ASSIGNMENT
Identify each line below that contains the word "хэцүү", and copy it out.
□ □ □ □ □
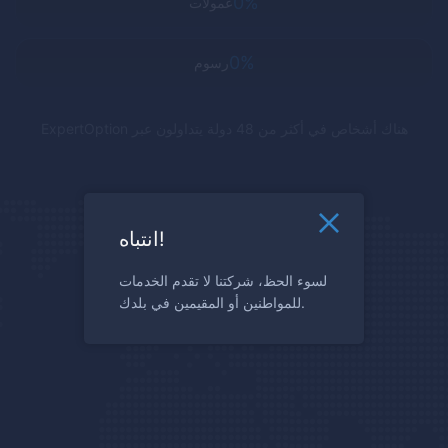
0%
عمولات
0%
رسوم
هناك أشخاص في أكثر من 48 دولة يتداولون عبر
ExpertOption
انتباه!
لسوء الحظ، شركتنا لا تقدم الخدمات
للمواطنين أو المقيمين في بلدك.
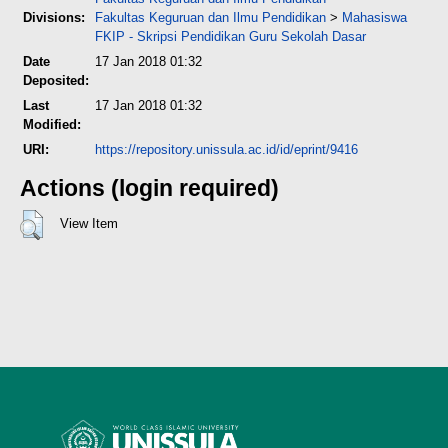
Divisions:
Fakultas Keguruan dan Ilmu Pendidikan
>
Mahasiswa
FKIP - Skripsi Pendidikan Guru Sekolah Dasar
Date
17 Jan 2018 01:32
Deposited:
Last
17 Jan 2018 01:32
Modified:
URI:
https://repository.unissula.ac.id/id/eprint/9416
Actions (login required)
View Item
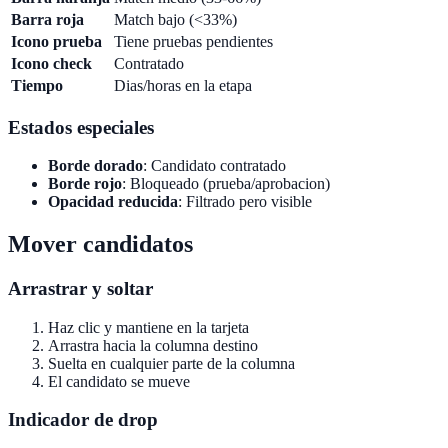
Barra roja
Match bajo (<33%)
Icono prueba
Tiene pruebas pendientes
Icono check
Contratado
Tiempo
Dias/horas en la etapa
Estados especiales
Borde dorado
: Candidato contratado
Borde rojo
: Bloqueado (prueba/aprobacion)
Opacidad reducida
: Filtrado pero visible
Mover candidatos
Arrastrar y soltar
Haz clic y mantiene en la tarjeta
Arrastra hacia la columna destino
Suelta en cualquier parte de la columna
El candidato se mueve
Indicador de drop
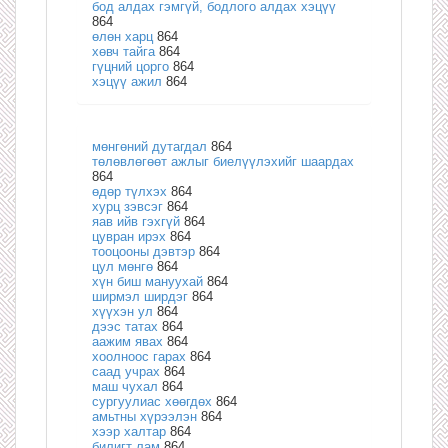
бод алдах гэмгүй, бодлого алдах хэцүү
864
өлөн харц
864
хөвч тайга
864
гүцний цорго
864
хэцүү ажил
864
мөнгөний дутагдал
864
төлөвлөгөөт ажлыг биелүүлэхийг шаардах
864
өдөр түлхэх
864
хурц зэвсэг
864
яав ийв гэхгүй
864
цувран ирэх
864
тооцооны дэвтэр
864
цул мөнгө
864
хүн биш мануухай
864
ширмэл ширдэг
864
хүүхэн ул
864
дээс татах
864
аажим явах
864
хоолноос гарах
864
саад учрах
864
маш чухал
864
сургуулиас хөөгдөх
864
амьтны хүрээлэн
864
хээр халтар
864
билигт лам
864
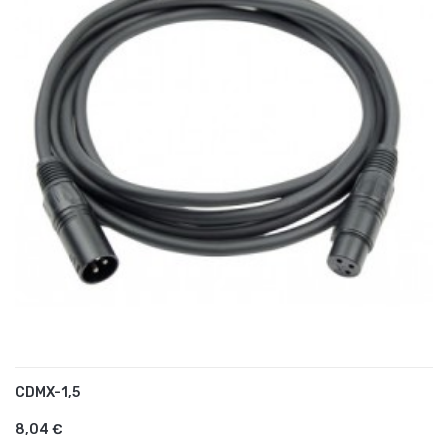
CDMX-1,5
AJOUTER AU PANIER
8,04 €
□ □ □ □ □
EXERCISE SOLUTION
бод алдах гэмгүй, бодлого алдах хэцүү
хэцүү ажил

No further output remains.